┌──

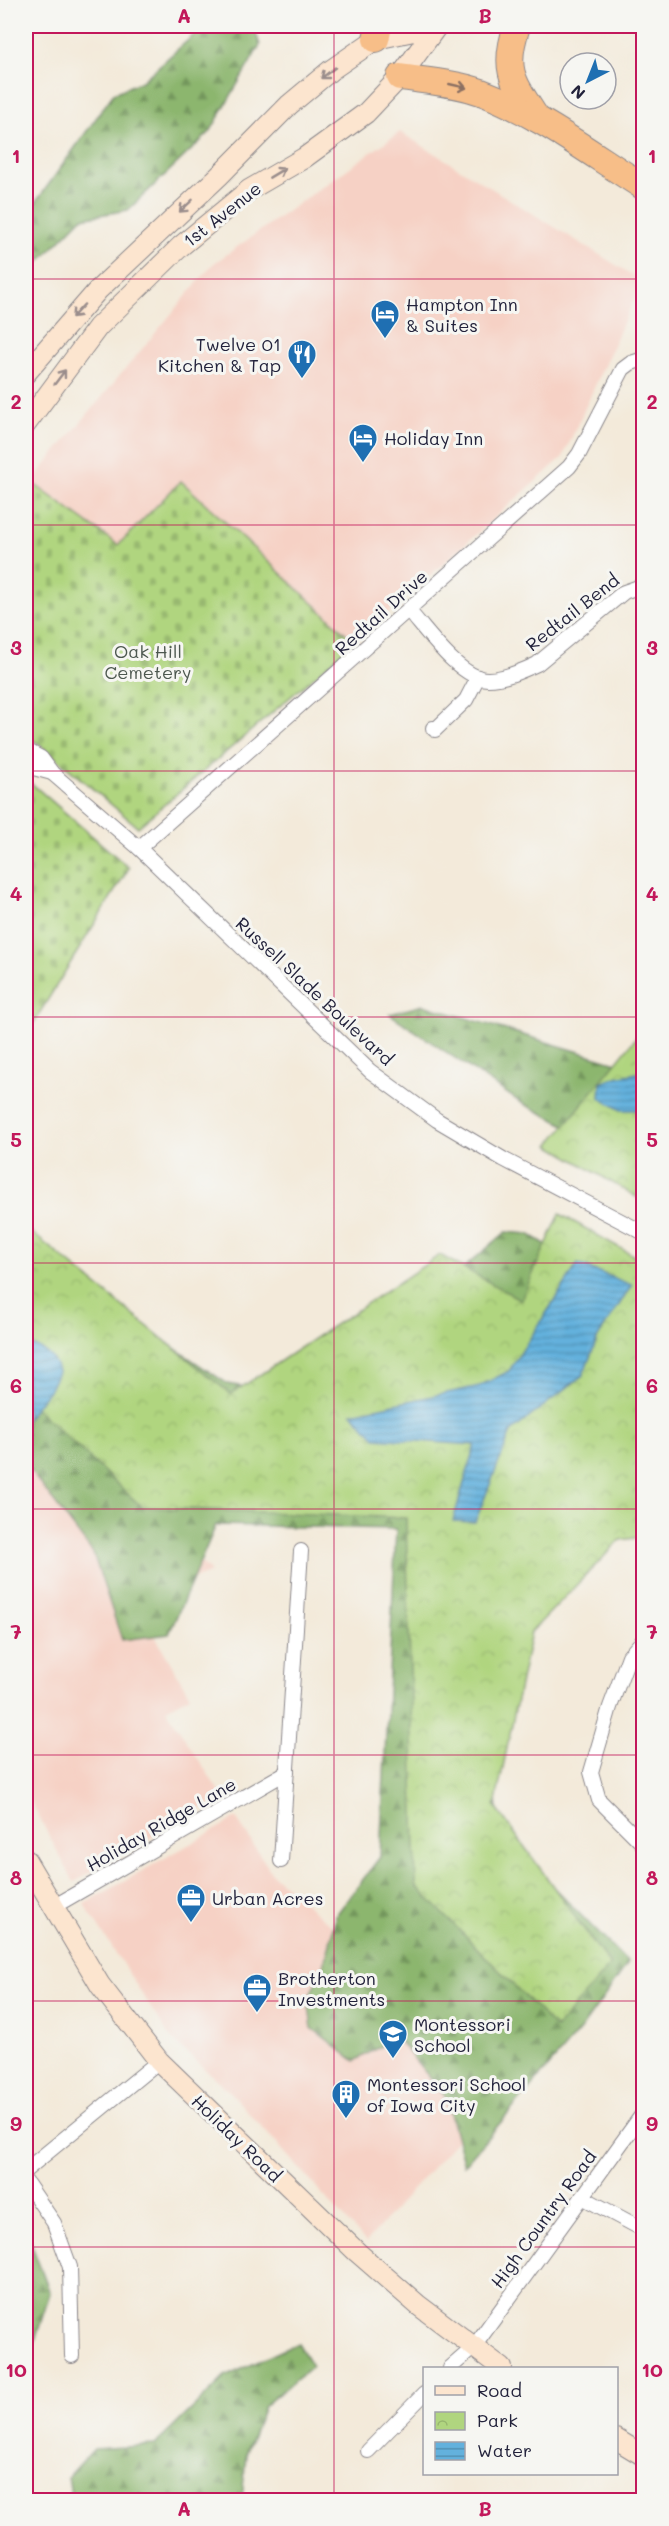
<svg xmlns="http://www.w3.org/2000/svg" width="669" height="2526" viewBox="0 0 669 2526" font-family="Mali,sans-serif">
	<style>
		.built { fill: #f6d1c5 }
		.forest { fill: url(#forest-firs); stroke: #576c54; stroke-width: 1.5 }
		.cemetery { fill: url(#cemetery-stones); stroke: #697c5d; stroke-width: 1.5 }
		.park { fill: url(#park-crowns); stroke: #697c5d; stroke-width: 1.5 }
		.water { fill: url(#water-rules); stroke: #426a8c; stroke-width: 1.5 }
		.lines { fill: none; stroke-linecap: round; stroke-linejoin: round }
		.street-casing { stroke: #8a868a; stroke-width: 16 }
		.secondary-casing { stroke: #8a868a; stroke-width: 22 }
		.highway-casing { stroke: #8a868a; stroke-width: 28 }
		.street { stroke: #fff; stroke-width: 14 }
		.secondary { stroke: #fce5cf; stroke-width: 20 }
		.highway { stroke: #f7be88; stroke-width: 26 }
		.oneway { stroke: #9a8d8c }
		.oneway2 { stroke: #8c7062 }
		.grid { fill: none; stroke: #c2185b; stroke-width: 1.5; stroke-opacity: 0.55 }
		.labels { text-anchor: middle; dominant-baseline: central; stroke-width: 6; stroke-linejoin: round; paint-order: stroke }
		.street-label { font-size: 18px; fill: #22223b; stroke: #f6f6f2 }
		.poi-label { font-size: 18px; fill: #22223b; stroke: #f6f6f2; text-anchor: start }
		.park-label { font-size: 18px; fill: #4d584f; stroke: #f6f6f2 }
		.neatline { fill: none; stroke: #c2185b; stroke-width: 2 }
		.grid-label { font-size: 20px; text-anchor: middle; font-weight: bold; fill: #c2185b }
	</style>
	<defs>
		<pattern id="forest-firs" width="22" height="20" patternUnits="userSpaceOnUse" patternTransform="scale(1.5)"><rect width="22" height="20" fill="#8cb66e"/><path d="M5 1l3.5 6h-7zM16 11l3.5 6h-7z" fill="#72945c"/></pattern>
		<pattern id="cemetery-stones" width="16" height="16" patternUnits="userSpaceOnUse" patternTransform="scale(1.5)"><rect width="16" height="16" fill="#b0d57f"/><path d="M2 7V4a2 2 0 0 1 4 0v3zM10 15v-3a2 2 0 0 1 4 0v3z" fill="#97b76f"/></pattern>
		<pattern id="park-crowns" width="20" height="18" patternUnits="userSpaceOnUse" patternTransform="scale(1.5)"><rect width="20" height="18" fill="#b0d57f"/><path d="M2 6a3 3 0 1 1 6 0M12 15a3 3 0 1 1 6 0" fill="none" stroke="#97b76f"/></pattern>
		<pattern id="water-rules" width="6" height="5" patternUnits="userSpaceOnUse" patternTransform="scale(1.5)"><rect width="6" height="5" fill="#63b1dd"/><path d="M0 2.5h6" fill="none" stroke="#5190b4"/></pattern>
	</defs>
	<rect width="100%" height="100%" fill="#f6f6f2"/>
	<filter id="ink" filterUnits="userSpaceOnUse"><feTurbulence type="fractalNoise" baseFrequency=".0167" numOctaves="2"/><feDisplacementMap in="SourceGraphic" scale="12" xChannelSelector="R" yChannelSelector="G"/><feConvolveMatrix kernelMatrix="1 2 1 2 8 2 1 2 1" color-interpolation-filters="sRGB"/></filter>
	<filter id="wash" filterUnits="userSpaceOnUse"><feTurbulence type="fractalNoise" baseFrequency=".008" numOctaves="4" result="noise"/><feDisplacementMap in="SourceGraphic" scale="24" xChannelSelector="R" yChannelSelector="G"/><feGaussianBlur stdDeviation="1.35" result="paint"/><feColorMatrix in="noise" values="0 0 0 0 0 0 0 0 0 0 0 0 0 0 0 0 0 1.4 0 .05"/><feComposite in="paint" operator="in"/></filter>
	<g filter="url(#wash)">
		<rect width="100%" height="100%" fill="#f3eada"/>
		<g class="built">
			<polygon points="400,132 642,281 563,457 355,642 182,481 118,545 31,482 213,264"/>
			<polygon points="26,1399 211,1572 135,1602 190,1696 166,1709 222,1796 74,1882 26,1793"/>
			<polygon points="236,1818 273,1875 360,1951 556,2028 366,2242 228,2090 171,2039 84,1904"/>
		</g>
		<g class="forest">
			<polygon points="204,26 251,26 254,27 260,45 210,132 128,210 82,218 30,271 26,268 26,216 114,93 142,81"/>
			<polygon points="423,1005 643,1071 588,1137 520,1102 390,1014"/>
			<polygon points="506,1232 529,1234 578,1264 613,1531 533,1617 493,1771 500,1833 628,1963 581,2029 464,2165 445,2096 396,2037 355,2061 312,2028 308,2000 327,1956 336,1915 380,1857 396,1529 216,1525 169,1634 122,1640 93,1553 26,1465 26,1419 38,1405 26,1239 58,1269 228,1384 261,1390 428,1298"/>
			<polygon points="26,2230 50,2293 33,2347 26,2352"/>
			<polygon points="298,2343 312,2366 264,2406 246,2455 242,2500 72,2500 68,2477 94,2449 155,2445 225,2377"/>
		</g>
		<g class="cemetery">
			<polygon points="181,481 355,642 138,827 38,743 26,737 26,490 31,482 118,545"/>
			<polygon points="26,781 32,784 129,868 26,1035"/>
		</g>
		<g class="park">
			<polygon points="643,1029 643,1201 549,1145"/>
			<polygon points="560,1214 643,1261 643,1537 620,1540 531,1632 495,1806 610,1965 556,2028 416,1886 406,1518 142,1507 26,1399 26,1228 231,1394 440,1255 521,1300"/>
		</g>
		<g class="water">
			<polygon points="643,1072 643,1110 621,1110 600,1098 601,1083 616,1077"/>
			<polygon points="578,1264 632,1285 598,1337 583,1375 511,1432 475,1522 453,1521 475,1445 375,1438 352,1413 480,1386 509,1371"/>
			<path d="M26,1343c15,5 29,12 32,29l-8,17 -24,30z"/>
		</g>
	</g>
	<g filter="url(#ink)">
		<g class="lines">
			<g class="street-casing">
				<g id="street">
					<path d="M409,611c17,19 52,69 79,68 16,0 34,-8 49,-15l87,-72 20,-7"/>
					<polyline points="433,728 435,730 466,700 478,677"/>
					<polyline points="26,750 41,758 52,773 139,848 370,1071 437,1120 503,1159 644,1233"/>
					<polyline points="26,766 52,773"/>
					<polyline points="139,848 569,467 579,454 623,369 631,363 644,359"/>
					<polyline points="644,1639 629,1656 610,1707 591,1772 599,1800 644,1845"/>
					<polyline points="281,1861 301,1551"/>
					<polyline points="53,1907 287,1772"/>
					<polyline points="26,2170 159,2061"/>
					<polyline points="26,2182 54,2223 70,2267 72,2356"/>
					<polyline points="582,2197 644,2230"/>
					<polyline points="450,2368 473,2348 644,2112"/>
					<polyline points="368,2451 424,2394"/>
				</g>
			</g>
			<g class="secondary-casing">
				<g id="secondary">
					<polyline points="26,373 98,290 219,176 289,105 331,70 376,39 437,26"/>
					<polyline points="26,424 98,327 181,246 249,190 304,158 366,113 400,77 437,26"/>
					<polyline points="26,1860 100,1985 159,2061 357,2252 418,2305 502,2368"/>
					<polyline points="616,2439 644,2456"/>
				</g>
			</g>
			<g class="highway-casing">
				<g id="highway">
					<path d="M517,26c-15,44 -4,56 20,93"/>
					<polyline points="376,39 379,26"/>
					<path d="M400,77c27,4 56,6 81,15 58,22 110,62 163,95"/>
				</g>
			</g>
			<use href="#street" class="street"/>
			<use href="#secondary" class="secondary"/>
			<use href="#highway" class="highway"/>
		</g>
		<defs><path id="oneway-shaft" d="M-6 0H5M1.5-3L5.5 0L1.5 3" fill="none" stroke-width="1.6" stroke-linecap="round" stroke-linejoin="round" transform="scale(1.5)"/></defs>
		<g class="oneway">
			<use href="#oneway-shaft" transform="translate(328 73) rotate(142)"/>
			<use href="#oneway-shaft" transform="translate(277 173) rotate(-31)"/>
			<use href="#oneway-shaft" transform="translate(186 206) rotate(137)"/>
			<use href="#oneway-shaft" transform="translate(78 311) rotate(133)"/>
			<use href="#oneway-shaft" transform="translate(60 377) rotate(-53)"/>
		</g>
		<use class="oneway2" href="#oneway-shaft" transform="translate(458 86) rotate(13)"/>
	</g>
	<path class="grid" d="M334,26v2474M26,279h618M26,525h618M26,771h618M26,1017h618M26,1263h618M26,1509h618M26,1755h618M26,2001h618M26,2247h618"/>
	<defs>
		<g id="hotel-pin" transform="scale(1.5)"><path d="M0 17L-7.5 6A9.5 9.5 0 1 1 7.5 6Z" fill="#1f6fb2" stroke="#f6f6f2"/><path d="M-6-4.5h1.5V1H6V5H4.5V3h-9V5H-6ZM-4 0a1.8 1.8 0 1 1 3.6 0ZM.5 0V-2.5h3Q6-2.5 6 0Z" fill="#fff"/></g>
		<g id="restaurant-pin" transform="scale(1.5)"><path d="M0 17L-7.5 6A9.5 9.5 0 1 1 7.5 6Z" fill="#1f6fb2" stroke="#f6f6f2"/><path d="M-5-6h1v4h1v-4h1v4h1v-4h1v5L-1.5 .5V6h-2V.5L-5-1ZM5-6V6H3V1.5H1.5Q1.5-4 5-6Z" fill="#fff"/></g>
		<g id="office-pin" transform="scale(1.5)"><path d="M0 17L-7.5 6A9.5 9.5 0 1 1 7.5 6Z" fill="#1f6fb2" stroke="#f6f6f2"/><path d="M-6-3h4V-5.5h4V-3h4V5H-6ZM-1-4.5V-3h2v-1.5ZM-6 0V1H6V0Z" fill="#fff"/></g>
		<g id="school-pin" transform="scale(1.5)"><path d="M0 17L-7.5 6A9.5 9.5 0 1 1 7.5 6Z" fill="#1f6fb2" stroke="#f6f6f2"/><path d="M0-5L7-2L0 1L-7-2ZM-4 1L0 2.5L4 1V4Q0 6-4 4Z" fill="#fff"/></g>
		<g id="building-pin" transform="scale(1.5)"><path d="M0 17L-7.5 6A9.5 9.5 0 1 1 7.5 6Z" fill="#1f6fb2" stroke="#f6f6f2"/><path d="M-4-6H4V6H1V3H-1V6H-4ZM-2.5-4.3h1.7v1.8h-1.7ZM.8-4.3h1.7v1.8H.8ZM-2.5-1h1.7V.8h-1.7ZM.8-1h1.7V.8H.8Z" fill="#fff"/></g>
	</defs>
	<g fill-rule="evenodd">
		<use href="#hotel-pin" x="385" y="314"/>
		<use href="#restaurant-pin" x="302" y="354"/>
		<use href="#hotel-pin" x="363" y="438"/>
		<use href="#office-pin" x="191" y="1898"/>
		<use href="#office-pin" x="257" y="1988"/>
		<use href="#school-pin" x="393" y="2034"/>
		<use href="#building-pin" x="346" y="2094"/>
	</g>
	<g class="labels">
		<g class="street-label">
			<text transform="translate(222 214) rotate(-38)">1st Avenue</text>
			<text transform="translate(381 612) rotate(-42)">Redtail Drive</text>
			<text transform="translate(572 612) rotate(-38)">Redtail Bend</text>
			<text transform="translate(315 991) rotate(43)">Russell Slade Boulevard</text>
			<text transform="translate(161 1824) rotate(-30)">Holiday Ridge Lane</text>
			<text transform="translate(237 2138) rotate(44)">Holiday Road</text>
			<text transform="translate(543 2219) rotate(-54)">High Country Road</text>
		</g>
		<g class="poi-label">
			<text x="406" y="304">Hampton Inn<tspan x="406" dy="21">&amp; Suites</tspan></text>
			<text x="281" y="344" text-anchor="end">Twelve 01<tspan x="281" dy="21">Kitchen &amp; Tap</tspan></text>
			<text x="384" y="438">Holiday Inn</text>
			<text x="212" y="1898">Urban Acres</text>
			<text x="278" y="1978">Brotherton<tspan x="278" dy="21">Investments</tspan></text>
			<text x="414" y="2024">Montessori<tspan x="414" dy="21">School</tspan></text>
			<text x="367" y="2084">Montessori School<tspan x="367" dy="21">of Iowa City</tspan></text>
		</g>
		<g class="park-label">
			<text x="148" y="651">Oak Hill<tspan x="148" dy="21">Cemetery</tspan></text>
		</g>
	</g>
	<rect width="669" height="2526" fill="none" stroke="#f6f6f2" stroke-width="66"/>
	<rect x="423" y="2367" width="195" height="108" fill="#f6f6f2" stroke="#a1a1a9" stroke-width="1.5"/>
	<rect x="435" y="2386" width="30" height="9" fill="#fce5cf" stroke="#a1a1a9" stroke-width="1.5"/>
	<text x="477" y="2397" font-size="18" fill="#22223b">Road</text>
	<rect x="435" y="2412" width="30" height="18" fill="url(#park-crowns)" stroke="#a1a1a9" stroke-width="1.5"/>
	<text x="477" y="2427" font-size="18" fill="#22223b">Park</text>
	<rect x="435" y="2442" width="30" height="18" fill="url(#water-rules)" stroke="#a1a1a9" stroke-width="1.5"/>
	<text x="477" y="2457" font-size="18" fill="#22223b">Water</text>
	<g transform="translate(588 81) rotate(222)"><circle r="28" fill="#f6f6f2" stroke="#a1a1a9" stroke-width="1.5"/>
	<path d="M0-4.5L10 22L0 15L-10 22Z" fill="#1f6fb2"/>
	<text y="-9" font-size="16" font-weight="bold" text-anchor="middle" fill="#22223b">N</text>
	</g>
	<rect x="33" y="33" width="603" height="2460" class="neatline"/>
	<g class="grid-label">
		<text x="184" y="23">A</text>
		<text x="485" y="23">B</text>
		<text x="16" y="163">1</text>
		<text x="652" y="163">1</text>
		<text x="16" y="409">2</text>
		<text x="652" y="409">2</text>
		<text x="16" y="655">3</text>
		<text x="652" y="655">3</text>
		<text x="16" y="901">4</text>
		<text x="652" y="901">4</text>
		<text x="16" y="1147">5</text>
		<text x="652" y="1147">5</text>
		<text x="16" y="1393">6</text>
		<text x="652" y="1393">6</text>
		<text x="16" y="1639">7</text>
		<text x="652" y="1639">7</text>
		<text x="16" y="1885">8</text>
		<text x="652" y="1885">8</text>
		<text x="16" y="2131">9</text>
		<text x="652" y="2131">9</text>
		<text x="16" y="2377">10</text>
		<text x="652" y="2377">10</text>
		<text x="184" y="2516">A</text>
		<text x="485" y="2516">B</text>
	</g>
</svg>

└──

▸ WHAT THE EXERCISE ASKS
Using the listing above, show every line that includes the string "fractalNoise".

▸ ANSWER TO THIS PROBLEM
	<filter id="ink" filterUnits="userSpaceOnUse"><feTurbulence type="fractalNoise" baseFrequency=".0167" numOctaves="2"/><feDisplacementMap in="SourceGraphic" scale="12" xChannelSelector="R" yChannelSelector="G"/><feConvolveMatrix kernelMatrix="1 2 1 2 8 2 1 2 1" color-interpolation-filters="sRGB"/></filter>
	<filter id="wash" filterUnits="userSpaceOnUse"><feTurbulence type="fractalNoise" baseFrequency=".008" numOctaves="4" result="noise"/><feDisplacementMap in="SourceGraphic" scale="24" xChannelSelector="R" yChannelSelector="G"/><feGaussianBlur stdDeviation="1.35" result="paint"/><feColorMatrix in="noise" values="0 0 0 0 0 0 0 0 0 0 0 0 0 0 0 0 0 1.4 0 .05"/><feComposite in="paint" operator="in"/></filter>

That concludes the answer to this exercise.